Change "Store" to "Shop" throughout the listing below and give back its lines with everything else unchanged. Omit the pictures.
[Input data Boundary: Start]
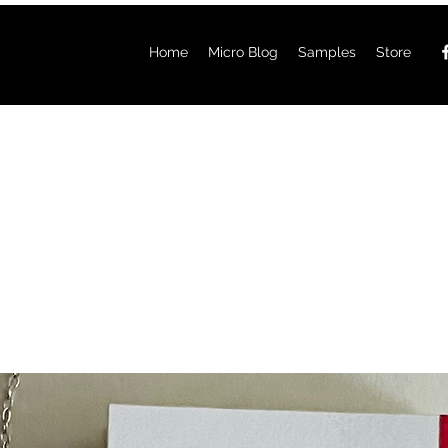
Home
Micro Blog
Samples
Store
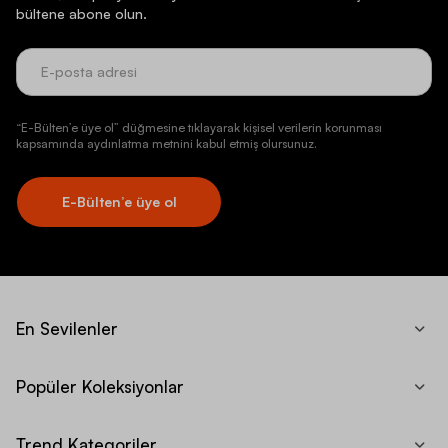
bültene abone olun.
“E-Bülten’e üye ol” düğmesine tıklayarak kişisel verilerin korunması
kapsamında aydınlatma metnini kabul etmiş olursunuz.
E-Bülten’e üye ol
En Sevilenler
Popüler Koleksiyonlar
Trend Kategoriler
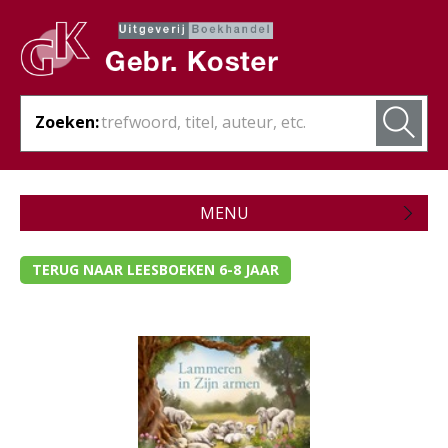
Zoeken:
MENU
Zojuist verschenen
TERUG NAAR LEESBOEKEN 6-8 JAAR
Wordt verwacht
Theologie
Bijbels
Christelijk leven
[Input data Boundary: End]
### Expected output
Home
Micro Blog
Samples
Shop
bültene abone olun.
“E-Bülten’e üye ol” düğmesine tıklayarak kişisel verilerin korunması
kapsamında aydınlatma metnini kabul etmiş olursunuz.
E-Bülten’e üye ol
En Sevilenler
Popüler Koleksiyonlar
Trend Kategoriler
Zoeken:
MENU
Zojuist verschenen
TERUG NAAR LEESBOEKEN 6-8 JAAR
Wordt verwacht
Theologie
Bijbels
Christelijk leven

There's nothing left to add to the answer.